= Jalila Khamis Koko =

Sudanese teacher and human rights activist

Jalila Khamis Koko (also Jalila Khamis Kuku) is a Sudanese teacher and activist. In March 2012, she was detained by the Sudanese National Intelligence and Security Service (NISS) and accused of treason. After a 10-month detainment, she was released in January 2013. In December 2013, Khamis was awarded the Delegation of the European Union to Sudan's "Heroes for Human Rights Award 2013".

==Personal life==
Jalila Khamis was born around 1968 in South Kordofan the Nuba Mountain region of Sudan and is of Nubian ethnicity. Since the mid-1980s, except for a brief six-year period between 2005 and 2011, conflict has plagued the area of the Nuba Mountains. Less well-known than Darfur, partly due to the remoteness of the region and difficulty in accessing it, the conflict is Africa's longest running war.

She resides with her husband and five children, in Khartoum, where she has been a school teacher for many years. She is member of the outlawed opposition party, Sudan People's Liberation Movement-North, and active in NGOs for women's rights in Sudan.

==Activism==
When the Comprehensive Peace Agreement was drafted in 2005 to end the 25-year conflict in her homeland, Khamis returned to visit her native village, Katcha, in the Buram locality. Concerned because the local children had to travel long distances to school, she obtained the necessary documents for opening a village school. Khamis then organized donations for construction and supplies and was successful in recruiting teachers from Khartoum.

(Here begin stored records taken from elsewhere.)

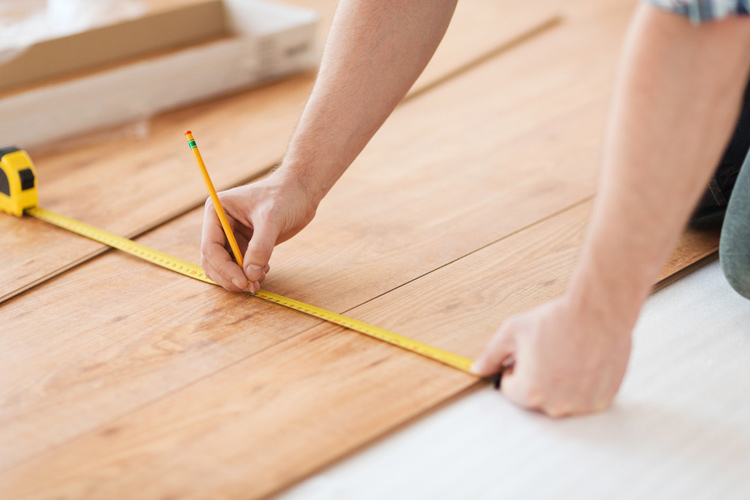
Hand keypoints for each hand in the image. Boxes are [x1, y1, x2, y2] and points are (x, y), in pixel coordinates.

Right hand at [201, 169, 316, 292]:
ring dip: (239, 278)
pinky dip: (248, 274)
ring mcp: (231, 235)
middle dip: (229, 276)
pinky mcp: (245, 244)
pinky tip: (264, 271)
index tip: (242, 281)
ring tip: (259, 279)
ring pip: (224, 267)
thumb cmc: (285, 196)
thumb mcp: (272, 220)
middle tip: (250, 286)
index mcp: (217, 211)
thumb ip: (260, 248)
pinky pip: (239, 266)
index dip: (223, 268)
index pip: (210, 247)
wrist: (301, 192)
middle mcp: (220, 224)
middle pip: (213, 261)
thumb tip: (250, 275)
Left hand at [471, 294, 632, 417]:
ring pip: (560, 399)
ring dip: (560, 383)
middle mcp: (556, 406)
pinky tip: (584, 361)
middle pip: (535, 397)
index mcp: (530, 392)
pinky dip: (582, 384)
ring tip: (568, 355)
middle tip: (550, 352)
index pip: (510, 390)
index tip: (529, 354)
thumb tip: (476, 369)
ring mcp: (582, 406)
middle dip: (537, 378)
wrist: (599, 312)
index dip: (515, 368)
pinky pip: (583, 398)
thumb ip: (491, 355)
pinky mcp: (602, 400)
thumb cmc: (556, 320)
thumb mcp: (513, 332)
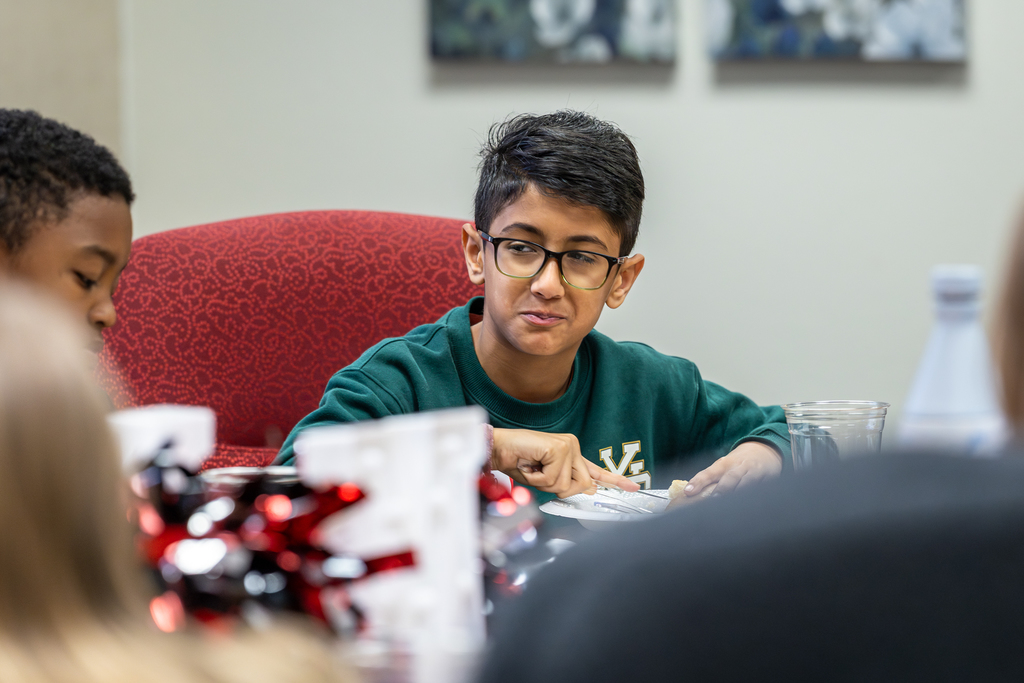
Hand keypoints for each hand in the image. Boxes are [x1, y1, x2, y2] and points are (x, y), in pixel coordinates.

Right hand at [490, 428, 639, 497]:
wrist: (498, 449)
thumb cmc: (517, 462)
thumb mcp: (544, 478)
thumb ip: (565, 484)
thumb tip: (589, 489)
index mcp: (571, 456)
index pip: (596, 471)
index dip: (615, 480)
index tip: (632, 487)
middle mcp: (573, 448)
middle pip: (580, 486)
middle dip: (557, 488)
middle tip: (539, 474)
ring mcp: (567, 446)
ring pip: (565, 485)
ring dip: (544, 483)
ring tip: (533, 467)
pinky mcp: (559, 448)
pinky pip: (554, 479)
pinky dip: (538, 477)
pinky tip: (531, 463)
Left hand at [683, 441, 781, 498]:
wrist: (764, 451)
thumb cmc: (737, 464)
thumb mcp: (724, 466)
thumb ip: (710, 479)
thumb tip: (690, 495)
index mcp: (723, 464)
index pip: (708, 473)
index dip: (698, 482)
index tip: (688, 492)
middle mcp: (738, 467)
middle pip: (729, 478)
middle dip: (722, 489)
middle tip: (713, 499)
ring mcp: (753, 472)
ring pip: (746, 483)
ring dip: (738, 493)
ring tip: (731, 507)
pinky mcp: (767, 478)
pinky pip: (761, 488)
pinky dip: (755, 497)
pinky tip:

In 2011, when fighting broke out again in the Nuba Mountains, women's groups and civilians became targets of the conflict. Tens of thousand of refugees fled the area for Khartoum and South Sudan. Khamis turned her home in Khartoum into a temporary safe house for those fleeing the conflict and called attention to the humanitarian crisis caused by what she called the 'premeditated military strategy to ethnically cleanse the Nuba people.'

In a plea for peace and an end to fighting, Khamis Koko's video criticizing the treatment of the Nuba people by Sudanese President Omar al-Bashir was posted on YouTube and led to her arrest. She was accused of treason and denied access to her attorneys, but women's organizations rallied to reach the international media through a blog campaign, social media efforts, and a silent protest organized by GIRIFNA—Sudanese Non-Violent Resistance Movement. The GIRIFNA demand for justice was held at the Omdurman federal women’s prison, where Khamis was being held. In January, 2013, she was released and the court acknowledged there was "no basis for the charges against her". Khamis was convicted of the sole charge of "spreading false news" and sentenced to time served.

==Legacy==
Kahmis' story spawned reports in the region focusing on violence against women and the Egyptian media producer OnTV ran an entire segment on the Sudanese humanitarian crisis. Activists and youth movement leaders recognized the impact that a digital campaign could have, in spite of warnings from lawyers that media attention would damage the case.